In your case, after having regard to the indicators of whether a taxpayer is carrying on a business is set out in Taxation Ruling TR 97/11 the Commissioner is not satisfied that you are carrying on a business (involving the purchase of land, building a duplex and a subdivision), as:

•                     There is an absence of any repetition or regularity of undertaking property developments of this type;

•                     The activity is not of the same kind and carried on in a similar manner to that of the ordinary trade in that line of business - the Commissioner's approach is that an isolated husband and wife subdivision operation does not amount to 'carrying of a business'; and

•                     There is an absence of a business plan to support whether the activity is planned, organised and carried on in a businesslike manner such that is directed at making a profit.

In your case, the Commissioner is not satisfied that the correct scheme facts to be ruled upon include that you are carrying on a business in relation to the property development in question.

Accordingly, as Division 35 of the ITAA is not applicable to your circumstances the Commissioner will not exercise the discretion in subsection 35-55(1) of the ITAA 1997 to allow you to include losses from your business to offset other assessable income in the calculation of your taxable income for the 20YY income year.

Other relevant comments

•                     'a business operation or commercial transaction' for the purposes of the Myer case and TR 92/3. An operation or transaction may be entered into with a profit-making intention which characterises it as 'a business operation or commercial transaction' such that any profit from it may constitute assessable income under section 6-5 of the ITAA 1997. There is no requirement for the operation or transaction to constitute the 'carrying on a business' for this to occur.
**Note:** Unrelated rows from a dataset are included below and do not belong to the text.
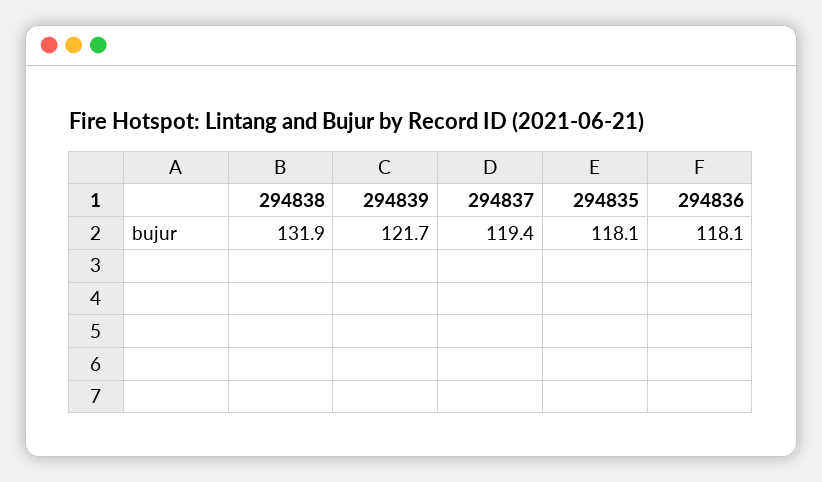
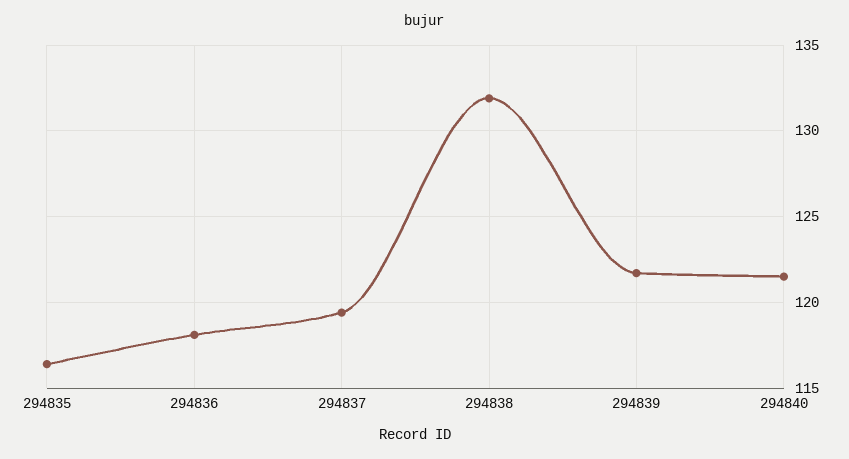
  {
    "294838": 131.9,
    "294839": 121.7,
    "294837": 119.4,
-   "294835": 118.1,
+   "294835": 116.5,
-   "294836": 118.1
+   "294836": 118.1,
+   "294840": 121.5
  }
Also, the fact that an operation or transaction is 'a business operation or commercial transaction' does not mean that the operation or transaction amounts to 'carrying on a business'. This is particular where the operation or transaction does not occur as part of repetitious or recurring transactions or operations (refer to paragraph 46 of TR 92/3); and

•                     'an enterprise being carried on' for ABN and GST purposes (per MT 2006/1). The term 'enterprise' is defined by reference to activities (a) in the form of a business; or (b) in the form of an adventure or concern in the nature of trade.

Therefore, there is a lower threshold for an operation or transaction to be a 'business operation or commercial transaction' or an activity in the 'form of a business' or in the 'form of an adventure or concern in the nature of trade'.

As a result, a taxpayer may be required to have an ABN, and be registered for GST purposes, and may not be 'carrying on a business'.